## Comparison Sarsa and Q-Learning
### FrozenLake

In [1]:
%load_ext autoreload
%autoreload 2

In [2]:
import sys
sys.path.append('../agents')
sys.path.append('../environments')
sys.path.append('../tools')

import gym
import numpy as np
import matplotlib.pyplot as plt
from pprint import pprint
import pandas as pd
from utils import *
from MonteCarlo import MonteCarloEV, MonteCarloFV

%matplotlib inline

In [3]:
# initialize env
env = Experiment(gym.make('FrozenLake-v0'))

### Monte Carlo Every Visit

In [None]:
tries =3
episodes = 2000
results_MonteCarloEV = np.zeros((tries, episodes))
epsilon_decay = 1-(1/episodes)*2

for t in range(tries):
    agent = MonteCarloEV(env.env, discount_factor=0.9, 
                      exploration_rate=0.8,
                      epsilon_decay_func = lambda x: x*epsilon_decay,
                      qtable_default=0
                     )
    # fit and save results
    env.fit(agent, episodes)
    results_MonteCarloEV[t, :] = agent.rewards_per_episode


### Monte Carlo First Visit

In [None]:
tries =3
episodes = 2000
results_MonteCarloFV = np.zeros((tries, episodes))
epsilon_decay = 1-(1/episodes)*2

for t in range(tries):
    agent = MonteCarloFV(env.env, discount_factor=0.9, 
                      exploration_rate=0.8,
                      epsilon_decay_func = lambda x: x*epsilon_decay,
                      qtable_default=0
                     )
    # fit and save results
    env.fit(agent, episodes)
    results_MonteCarloFV[t, :] = agent.rewards_per_episode


### Comparison

In [None]:
# 3x10000 episodes, qtable default = 0
plot_rewards(np.mean(results_MonteCarloEV, axis=0), smoothing=0.4, color='green')
plot_rewards(np.mean(results_MonteCarloFV, axis=0), smoothing=0.4, color='blue')
plt.ylim((0,0.2))

Adjusting the smoothing parameter, it is clear Monte Carlo Every Visit outperforms the First Visit up to 3000 episodes.
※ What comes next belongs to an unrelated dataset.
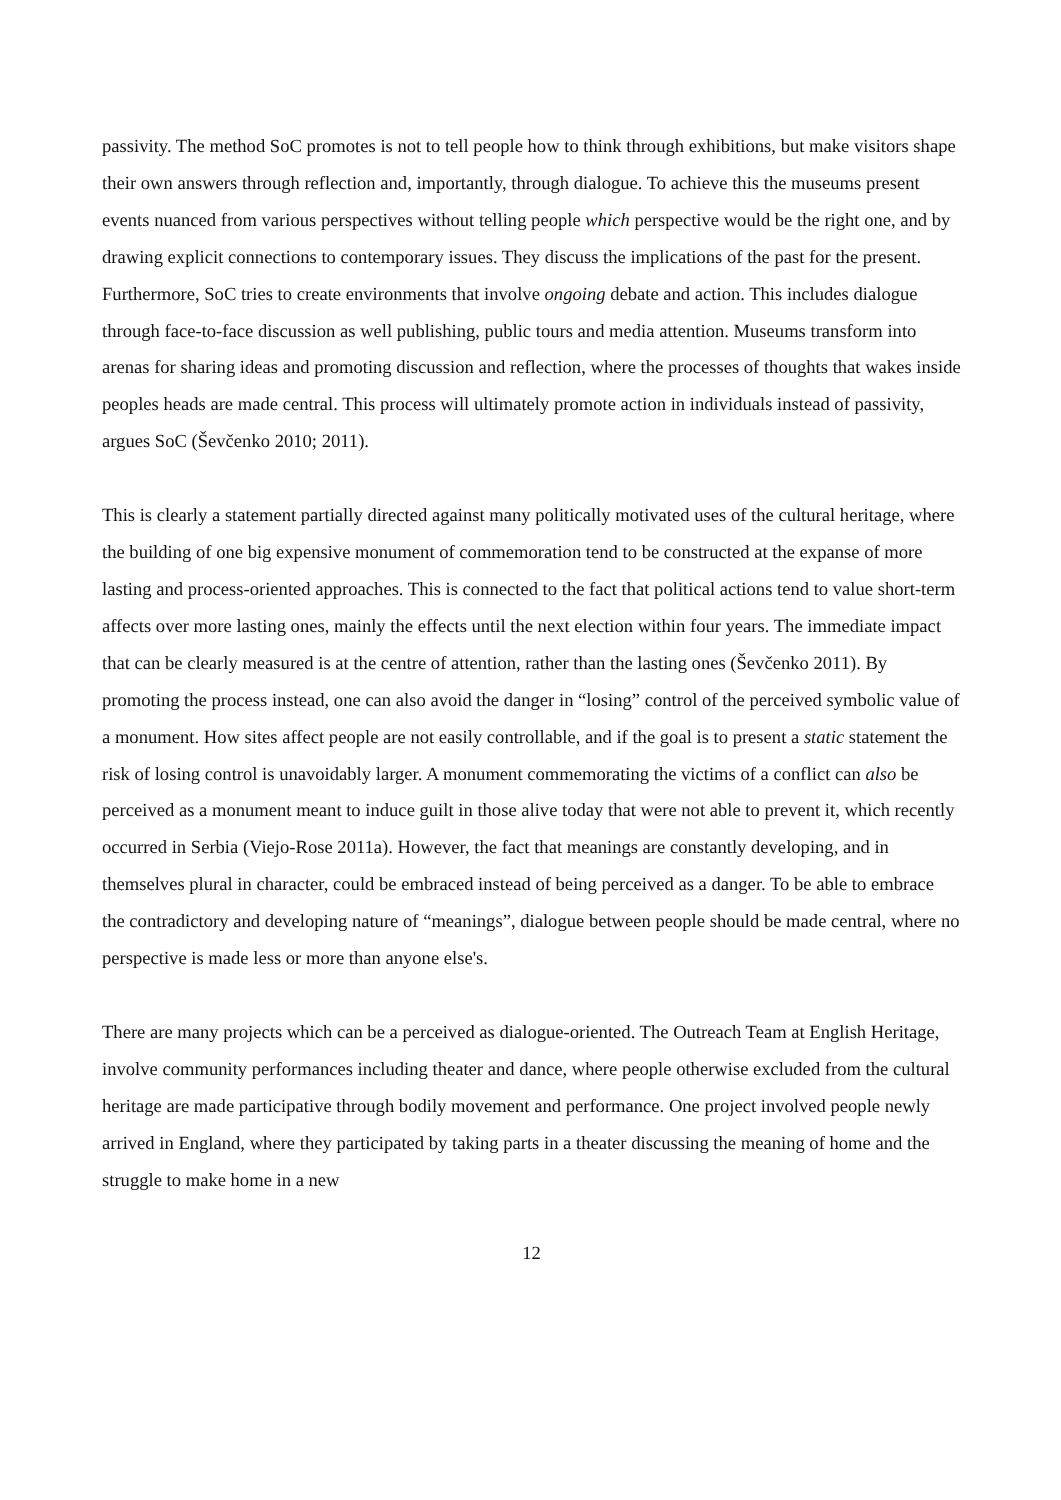passivity. The method SoC promotes is not to tell people how to think through exhibitions, but make visitors shape their own answers through reflection and, importantly, through dialogue. To achieve this the museums present events nuanced from various perspectives without telling people which perspective would be the right one, and by drawing explicit connections to contemporary issues. They discuss the implications of the past for the present. Furthermore, SoC tries to create environments that involve ongoing debate and action. This includes dialogue through face-to-face discussion as well publishing, public tours and media attention. Museums transform into arenas for sharing ideas and promoting discussion and reflection, where the processes of thoughts that wakes inside peoples heads are made central. This process will ultimately promote action in individuals instead of passivity, argues SoC (Ševčenko 2010; 2011).
This is clearly a statement partially directed against many politically motivated uses of the cultural heritage, where the building of one big expensive monument of commemoration tend to be constructed at the expanse of more lasting and process-oriented approaches. This is connected to the fact that political actions tend to value short-term affects over more lasting ones, mainly the effects until the next election within four years. The immediate impact that can be clearly measured is at the centre of attention, rather than the lasting ones (Ševčenko 2011). By promoting the process instead, one can also avoid the danger in “losing” control of the perceived symbolic value of a monument. How sites affect people are not easily controllable, and if the goal is to present a static statement the risk of losing control is unavoidably larger. A monument commemorating the victims of a conflict can also be perceived as a monument meant to induce guilt in those alive today that were not able to prevent it, which recently occurred in Serbia (Viejo-Rose 2011a). However, the fact that meanings are constantly developing, and in themselves plural in character, could be embraced instead of being perceived as a danger. To be able to embrace the contradictory and developing nature of “meanings”, dialogue between people should be made central, where no perspective is made less or more than anyone else's.
There are many projects which can be a perceived as dialogue-oriented. The Outreach Team at English Heritage, involve community performances including theater and dance, where people otherwise excluded from the cultural heritage are made participative through bodily movement and performance. One project involved people newly arrived in England, where they participated by taking parts in a theater discussing the meaning of home and the struggle to make home in a new
12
Te result is similar even when the results are ran again, with action-value function initiated to 0 or to 1.

Every visit has more samples to update from than the first visit version, so it learns faster. This is clearly seen when compared to the Q-Learning algorithm that bootstraps though the value function to help estimate future returns, so is able to do policy improvement at every step.